Donald Trump’s recent recap of his 12-day, five-nation trip to Asia was overshadowed by, in typical 2017 fashion, something seemingly extraneous: the president’s sip from a bottle of Fiji Water in the middle of his address. Political media and late-night comedians seized upon this unscripted moment to point out the hypocrisy of a man who often mocked Senator Marco Rubio’s similar episode of awkward, mid-speech hydration. Less noticed, however, was the fact that just by drinking some water, the president had unwittingly debunked a central tenet of his “America First” trade policy.
One of the most—if not the only—consistent aspects of President Trump’s public policy is a mercantilist desire to reduce America’s trade deficits. It was a common refrain of the Trump campaign and hasn’t dipped in popularity since the man took office. In his Asia speech, Trump mentioned trade deficits three times, indicating on each occasion that their diminution is a primary objective of his administration. In short, he argues, because the United States imports more from certain countries—in this speech, China and South Korea— than it exports to them, we are “losing at trade” due to those countries’ cunning manipulation of our market access generosity.

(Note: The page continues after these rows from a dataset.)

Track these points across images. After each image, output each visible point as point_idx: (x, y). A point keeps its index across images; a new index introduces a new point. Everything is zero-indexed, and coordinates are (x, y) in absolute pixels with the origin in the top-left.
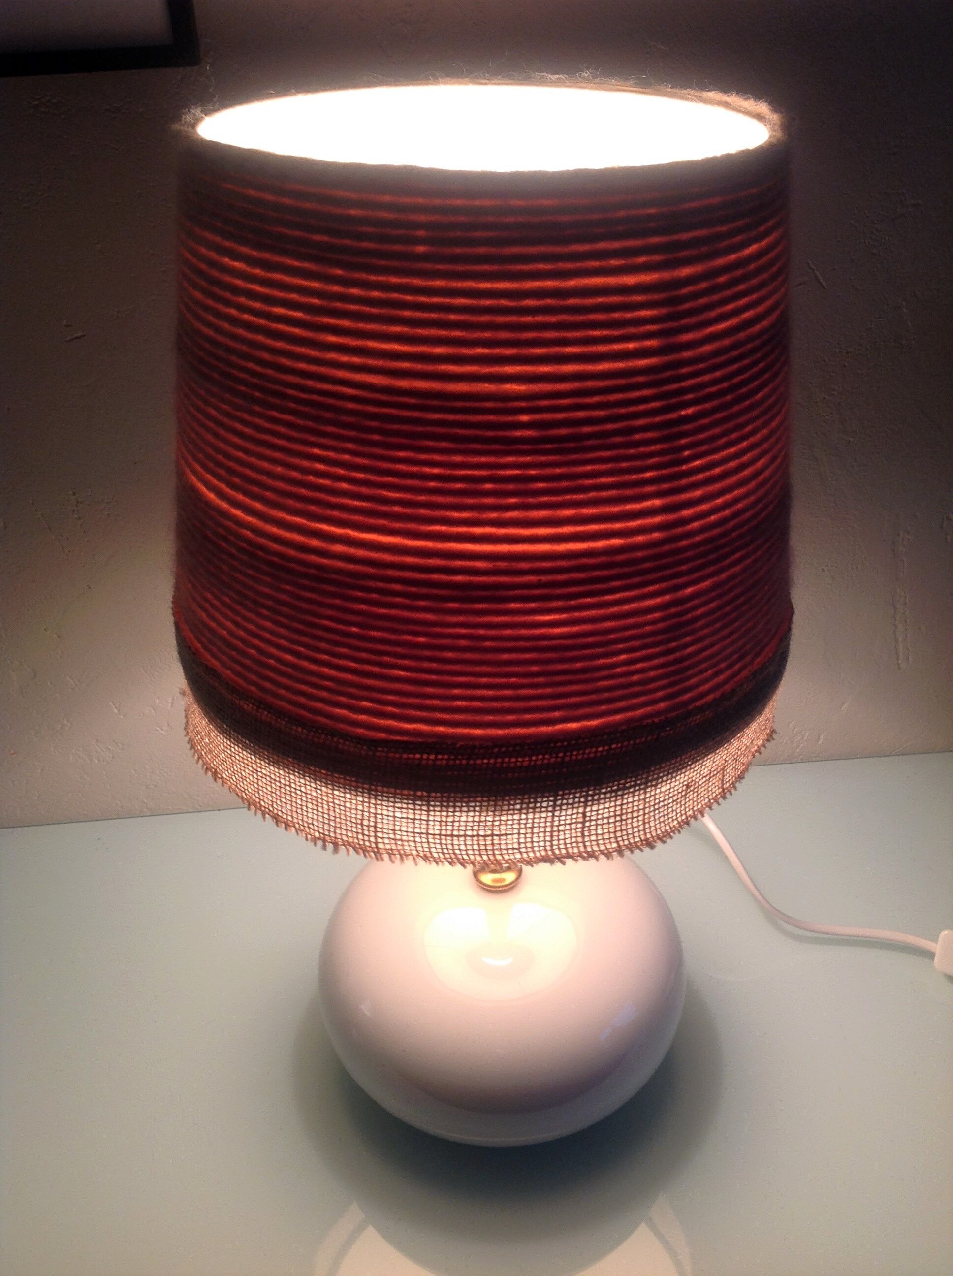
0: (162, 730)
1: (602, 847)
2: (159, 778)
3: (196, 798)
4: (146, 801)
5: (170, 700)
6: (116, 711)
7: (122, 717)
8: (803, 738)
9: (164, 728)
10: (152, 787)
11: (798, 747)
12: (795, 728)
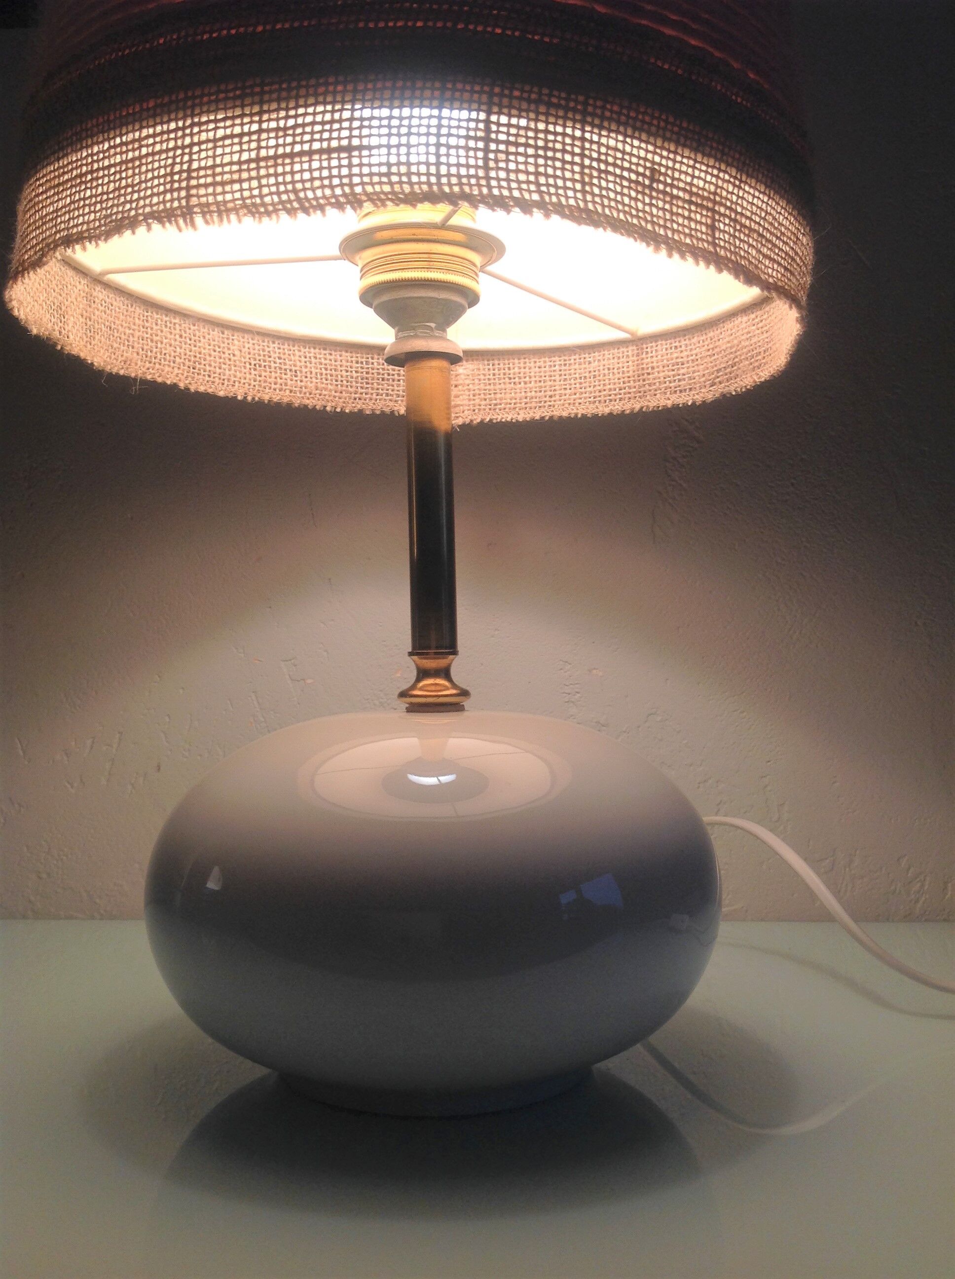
0: (72, 787)
1: (516, 194)
2: (55, 862)
3: (98, 901)
4: (32, 898)
5: (89, 742)
6: (21, 753)
7: (26, 763)
8: (923, 886)
9: (75, 785)
10: (44, 876)
11: (917, 901)
12: (909, 868)
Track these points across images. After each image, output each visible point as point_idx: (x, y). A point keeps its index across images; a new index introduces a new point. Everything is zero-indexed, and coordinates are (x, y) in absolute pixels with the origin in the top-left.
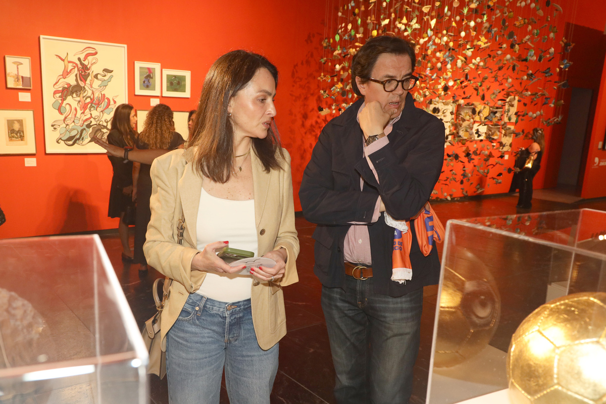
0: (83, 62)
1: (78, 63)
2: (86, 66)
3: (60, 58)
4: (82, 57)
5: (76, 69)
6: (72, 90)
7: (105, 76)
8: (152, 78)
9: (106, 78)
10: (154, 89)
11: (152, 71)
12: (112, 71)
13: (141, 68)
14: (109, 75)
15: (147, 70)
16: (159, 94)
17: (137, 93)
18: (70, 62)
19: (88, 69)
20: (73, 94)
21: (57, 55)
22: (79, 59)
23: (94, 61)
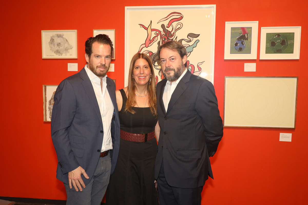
0: (167, 29)
1: (161, 30)
2: (170, 32)
3: (143, 26)
4: (166, 23)
5: (159, 37)
6: (154, 58)
7: (190, 41)
8: (247, 39)
9: (191, 44)
10: (249, 52)
11: (247, 31)
12: (199, 35)
13: (233, 29)
14: (195, 39)
15: (241, 31)
16: (255, 58)
17: (226, 58)
18: (152, 30)
19: (172, 36)
20: (155, 63)
21: (140, 25)
22: (163, 26)
23: (179, 26)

Unfortunately, the president’s rhetoric is as myopic and misguided as it is incessant, and his clumsy swig of Fiji Water lucidly demonstrated why.
The United States has a persistent trade deficit in goods with Fiji, totaling approximately $150 million in 2016 and on pace to exceed that this year, according to the latest Census Bureau data. Much of that imbalance is due to imports of Fiji Water, which is bottled in the tiny island nation: According to the State Department, bottled water is one of the top three items we import therefrom. Indeed, Fiji is the number-one bottled water imported into the United States these days.
Does this mean, as President Trump often says, that America is “losing at trade” with Fiji, that the nation is treating us “very unfairly” and costing us American jobs, and that imported Fiji Water is to blame?
Of course not. In fact, it’s just the opposite.
First, Fiji Water is owned by the Los Angeles-based Wonderful Company, a $4 billion food conglomerate with thousands of American employees. A quick search of the company’s job-listings shows several California-based openings with Fiji Water, in areas like marketing, sales, supply chain management, and transportation. Thus, every bottle of Fiji Water imported—each adding to that big-and-supposedly-bad trade deficit—supports American jobs along with Fijian ones. Every dollar earned from sales of Fiji Water goes not only to those workers but to the American owners of the company (and to the U.S. and Fijian economies more broadly).
And those are only the direct benefits. As with all imported retail goods, U.S. sales of Fiji Water support tens of thousands of American employees (and American companies) who work every day to get that water from a ship in the Pacific Ocean to the president’s lips. Transportation, wholesale trade, and retail sales—there’s an entire ecosystem built up around imports and the global trading system.
Second, some quick research reveals that each bottle of Fiji Water is itself part of a pretty complex global supply chain. The bottles are made in Fiji (along with the water, of course) from plastic pellets produced in Thailand; the caps are made in Taiwan; the labels and shrinkwrap are made in New Zealand and Australia; the cardboard shipping pallets are made in the South Pacific. Thus each bottle of Fiji Water has value added from all over the world, not just Fiji—an important fact totally hidden in a statement of gross trade balance, which treats a good or service as if it were wholly produced in the listed country of origin. These supply-chain complexities are why groups like the World Trade Organization have created databases that track actual trade in value-added and a big reason no serious trade expert looks to gross balances to assess a trading relationship.
Such a dynamic is common in today’s complex global economy. One famous study of the iPhone found that while each device imported into the United States from China accounted for around $300 of our trade deficit, Chinese suppliers earned only about $10 from the item’s production and shipment. California-based Apple and its domestic affiliates, meanwhile, receive hundreds of dollars from an iPhone’s final U.S. sale (for things like design, marketing, retail sales, and even some manufacturing). President Trump’s trade team misses all this and instead treats trade balances like a scoreboard and imports like the other team’s points.
So a simple bottle of Fiji Water isn’t just a small addition to an ever-growing list of silly presidential moments; it actually shows how imports can benefit U.S. consumers and workers, how global trade is win-win, how the U.S. trade balance with Fiji or any other country is an almost worthless barometer for assessing economic policies, and how dangerously incorrect the president’s views on trade are. Political journalists who neither study nor make U.S. trade policy can be forgiven for missing these basic economic realities. The White House, on the other hand, has no excuse.
Scott Lincicome is an international trade attorney, adjunct scholar with the Cato Institute, and visiting lecturer at Duke University. The views expressed are his own.